Write the following entries out again exactly, skipping each image.

[Stored data entries]
'''
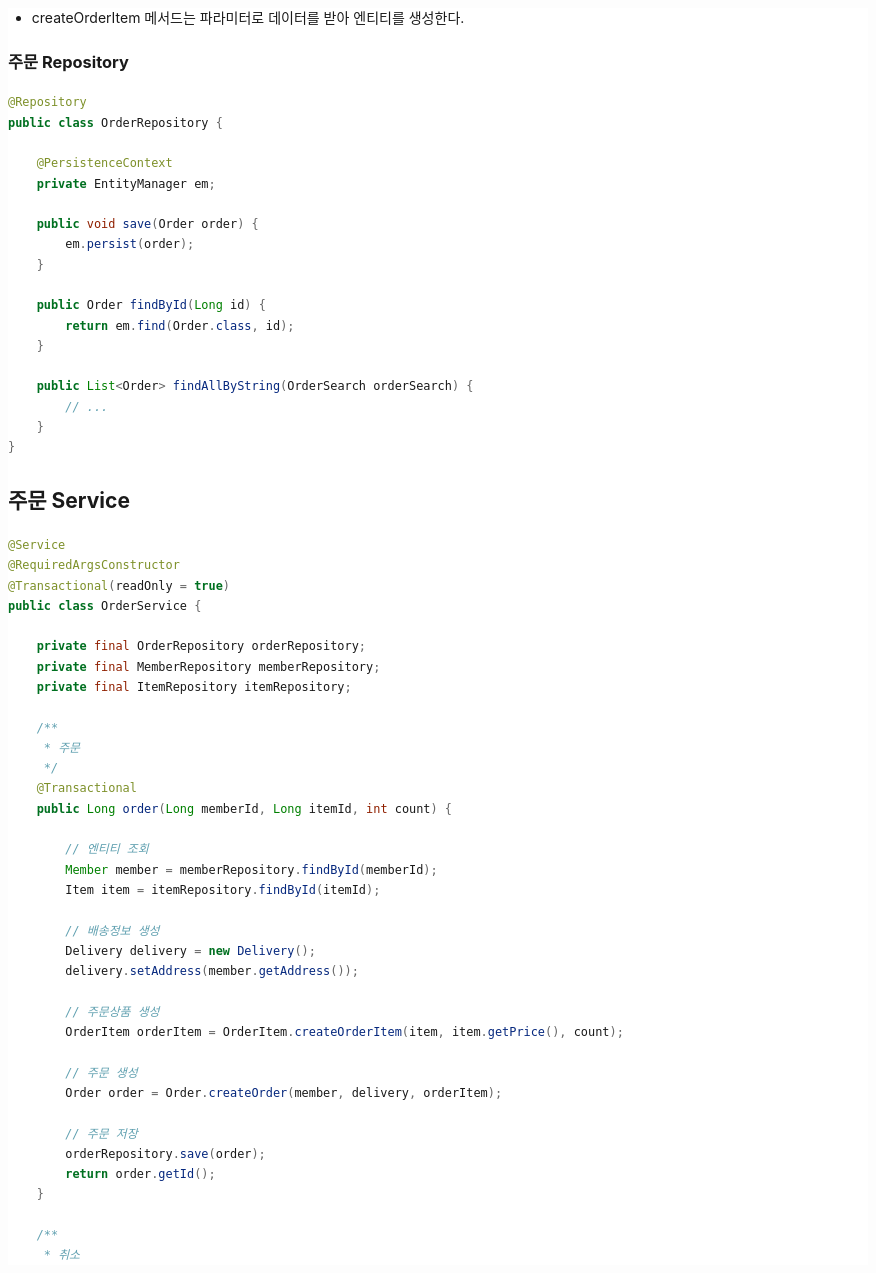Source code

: - createOrderItem 메서드는 파라미터로 데이터를 받아 엔티티를 생성한다.

### 주문 Repository

```java
@Repository
public class OrderRepository {

    @PersistenceContext
    private EntityManager em;

    public void save(Order order) {
        em.persist(order);
    }

    public Order findById(Long id) {
        return em.find(Order.class, id);
    }

    public List<Order> findAllByString(OrderSearch orderSearch) {
        // ...
    }
}
```

## 주문 Service

```java
@Service
@RequiredArgsConstructor
@Transactional(readOnly = true)
public class OrderService {

    private final OrderRepository orderRepository;
    private final MemberRepository memberRepository;
    private final ItemRepository itemRepository;

    /**
     * 주문
     */
    @Transactional
    public Long order(Long memberId, Long itemId, int count) {

        // 엔티티 조회
        Member member = memberRepository.findById(memberId);
        Item item = itemRepository.findById(itemId);

        // 배송정보 생성
        Delivery delivery = new Delivery();
        delivery.setAddress(member.getAddress());

        // 주문상품 생성
        OrderItem orderItem = OrderItem.createOrderItem(item, item.getPrice(), count);

        // 주문 생성
        Order order = Order.createOrder(member, delivery, orderItem);

        // 주문 저장
        orderRepository.save(order);
        return order.getId();
    }

    /**
     * 취소
```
'''
◆ **Finished task**
Source code

: - createOrderItem 메서드는 파라미터로 데이터를 받아 엔티티를 생성한다.

### 주문 Repository

```java
@Repository
public class OrderRepository {

    @PersistenceContext
    private EntityManager em;

    public void save(Order order) {
        em.persist(order);
    }

    public Order findById(Long id) {
        return em.find(Order.class, id);
    }

    public List<Order> findAllByString(OrderSearch orderSearch) {
        // ...
    }
}
```

## 주문 Service

```java
@Service
@RequiredArgsConstructor
@Transactional(readOnly = true)
public class OrderService {

    private final OrderRepository orderRepository;
    private final MemberRepository memberRepository;
    private final ItemRepository itemRepository;

    /**
     * 주문
     */
    @Transactional
    public Long order(Long memberId, Long itemId, int count) {

        // 엔티티 조회
        Member member = memberRepository.findById(memberId);
        Item item = itemRepository.findById(itemId);

        // 배송정보 생성
        Delivery delivery = new Delivery();
        delivery.setAddress(member.getAddress());

        // 주문상품 생성
        OrderItem orderItem = OrderItem.createOrderItem(item, item.getPrice(), count);

        // 주문 생성
        Order order = Order.createOrder(member, delivery, orderItem);

        // 주문 저장
        orderRepository.save(order);
        return order.getId();
    }

    /**
     * 취소
```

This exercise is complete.